Antimatter trapped for 1,000 seconds

Posted by Emma Woollacott

CERN scientists have succeeding in trapping antimatter for a record 16 and a half minutes -  long enough to begin studying it in detail.

CERN's ALPHA experiment captured 300 atoms of antihydrogen, allowing it to be mapped precisely using laser or microwave spectroscopy and then compared to the hydrogen atom.

"We can keep the antihydrogen atoms trapped for 1,000 seconds,” explained ALPHA spokesperson Jeffrey Hangst of Aarhus University. “This is long enough to begin to study them - even with the small number that we can catch so far."

The team hopes to observe any differences between antihydrogen and hydrogen, as well as measuring the influence of gravity on antimatter with the AEgIS experiment.

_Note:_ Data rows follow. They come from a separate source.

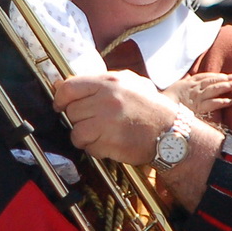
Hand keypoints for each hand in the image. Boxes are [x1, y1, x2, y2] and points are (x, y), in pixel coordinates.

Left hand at [53, 69, 179, 165]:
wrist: (171, 132)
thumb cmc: (150, 107)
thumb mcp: (129, 83)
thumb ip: (99, 82)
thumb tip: (64, 84)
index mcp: (109, 81)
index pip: (69, 88)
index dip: (60, 98)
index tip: (61, 105)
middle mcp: (106, 99)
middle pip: (72, 112)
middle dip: (79, 119)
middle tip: (94, 121)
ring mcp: (106, 122)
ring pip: (76, 132)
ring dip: (85, 136)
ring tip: (101, 134)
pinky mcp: (109, 142)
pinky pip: (89, 148)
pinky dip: (96, 149)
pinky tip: (110, 143)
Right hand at [162, 72, 231, 116]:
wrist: (158, 109)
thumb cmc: (167, 101)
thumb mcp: (176, 88)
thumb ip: (186, 84)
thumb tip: (195, 83)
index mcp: (188, 82)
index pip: (206, 76)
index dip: (218, 76)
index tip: (228, 75)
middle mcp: (193, 88)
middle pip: (212, 81)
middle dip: (226, 79)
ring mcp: (196, 97)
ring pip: (213, 89)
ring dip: (226, 86)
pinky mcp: (197, 108)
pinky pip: (211, 104)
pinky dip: (221, 102)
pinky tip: (230, 101)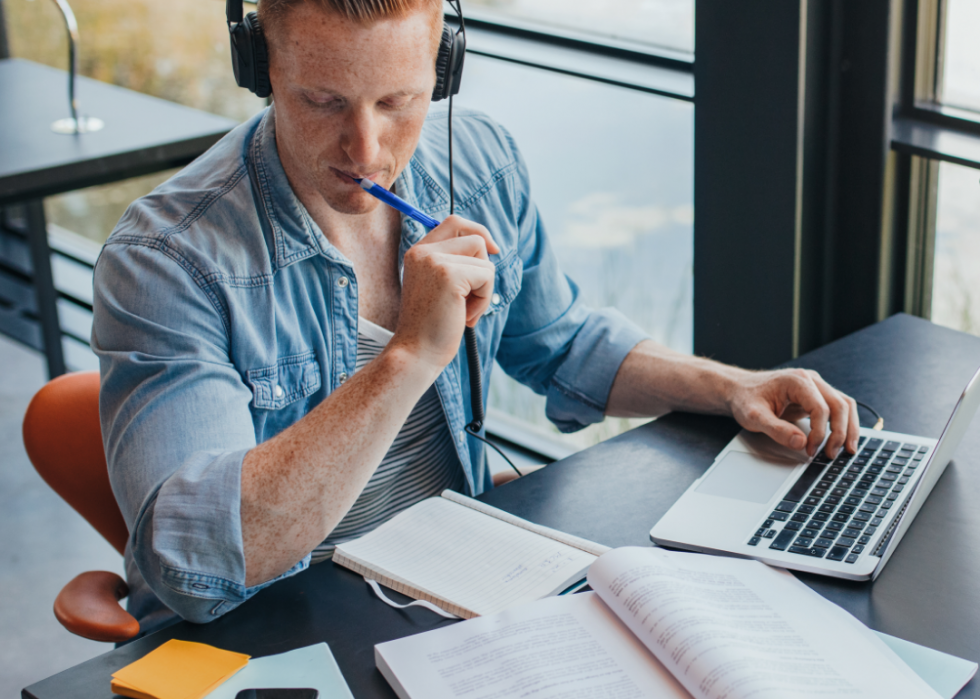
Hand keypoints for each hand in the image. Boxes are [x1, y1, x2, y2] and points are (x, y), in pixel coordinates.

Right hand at [392, 215, 498, 369]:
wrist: (416, 352)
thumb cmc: (431, 327)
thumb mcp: (439, 288)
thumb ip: (454, 264)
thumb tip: (489, 246)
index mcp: (419, 252)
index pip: (454, 222)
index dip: (478, 231)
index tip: (492, 250)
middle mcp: (424, 252)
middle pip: (475, 238)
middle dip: (483, 267)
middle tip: (470, 297)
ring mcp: (435, 261)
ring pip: (484, 259)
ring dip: (483, 288)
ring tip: (464, 310)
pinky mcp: (449, 275)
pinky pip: (487, 276)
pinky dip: (483, 300)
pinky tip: (465, 316)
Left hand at [728, 368, 859, 457]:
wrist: (739, 389)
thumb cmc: (745, 399)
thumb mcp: (754, 417)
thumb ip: (776, 430)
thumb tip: (801, 444)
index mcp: (797, 381)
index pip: (820, 408)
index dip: (819, 433)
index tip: (810, 450)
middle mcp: (811, 380)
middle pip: (840, 405)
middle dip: (840, 433)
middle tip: (831, 454)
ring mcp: (815, 386)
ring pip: (845, 405)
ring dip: (849, 428)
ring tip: (848, 450)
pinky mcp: (816, 395)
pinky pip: (838, 408)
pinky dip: (844, 423)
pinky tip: (843, 440)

It's not the first time scientists have succeeding in trapping antihydrogen. But a big advantage of trapping it for long periods is that the antiatoms have time to relax into their ground state - in which they're more stable and easier to measure more precisely.

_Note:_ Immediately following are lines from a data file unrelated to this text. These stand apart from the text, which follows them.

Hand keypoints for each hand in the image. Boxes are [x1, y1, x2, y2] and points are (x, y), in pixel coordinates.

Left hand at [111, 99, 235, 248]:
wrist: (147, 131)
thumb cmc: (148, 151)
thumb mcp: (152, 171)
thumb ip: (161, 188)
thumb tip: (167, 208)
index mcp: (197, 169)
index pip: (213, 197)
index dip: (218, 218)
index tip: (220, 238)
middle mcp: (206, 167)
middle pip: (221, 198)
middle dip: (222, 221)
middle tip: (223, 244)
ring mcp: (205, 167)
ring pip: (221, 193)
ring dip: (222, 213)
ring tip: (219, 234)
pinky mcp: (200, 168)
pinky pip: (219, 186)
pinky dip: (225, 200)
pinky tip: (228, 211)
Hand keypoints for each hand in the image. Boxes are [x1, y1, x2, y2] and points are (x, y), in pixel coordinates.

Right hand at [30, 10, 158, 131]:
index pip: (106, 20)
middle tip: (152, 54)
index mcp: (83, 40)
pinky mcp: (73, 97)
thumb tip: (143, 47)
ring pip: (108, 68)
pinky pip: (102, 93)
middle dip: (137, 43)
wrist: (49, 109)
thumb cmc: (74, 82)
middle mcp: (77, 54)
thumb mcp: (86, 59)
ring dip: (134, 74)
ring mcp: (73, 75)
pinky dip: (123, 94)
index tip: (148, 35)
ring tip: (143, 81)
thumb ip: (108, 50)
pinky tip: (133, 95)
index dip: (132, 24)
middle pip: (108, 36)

This will allow ALPHA to conduct the precision measurements necessary to investigate change-parity-time (CPT) symmetry.

This predicts that a particle moving forward through time in our universe should be indistinguishable from an antiparticle moving backwards through time in a mirror universe, and requires that hydrogen and antihydrogen have identical spectra.

"Any hint of CPT symmetry breaking would require a serious rethink of our understanding of nature," says Hangst. "But half of the universe has gone missing, so some kind of rethink is apparently on the agenda."
 
ALPHA should start performing measurements on trapped antihydrogen later this year.  The first step is to illuminate the trapped anti-atoms with microwaves, to determine if they absorb exactly the same frequencies
as normal hydrogen.

"If you hit the trapped antihydrogen atoms with just the right microwave frequency, they will escape from the trap, and we can detect the annihilation – even for just a single atom," explains Hangst.

"This would provide the first ever look inside the structure of antihydrogen – element number 1 on the anti-periodic table."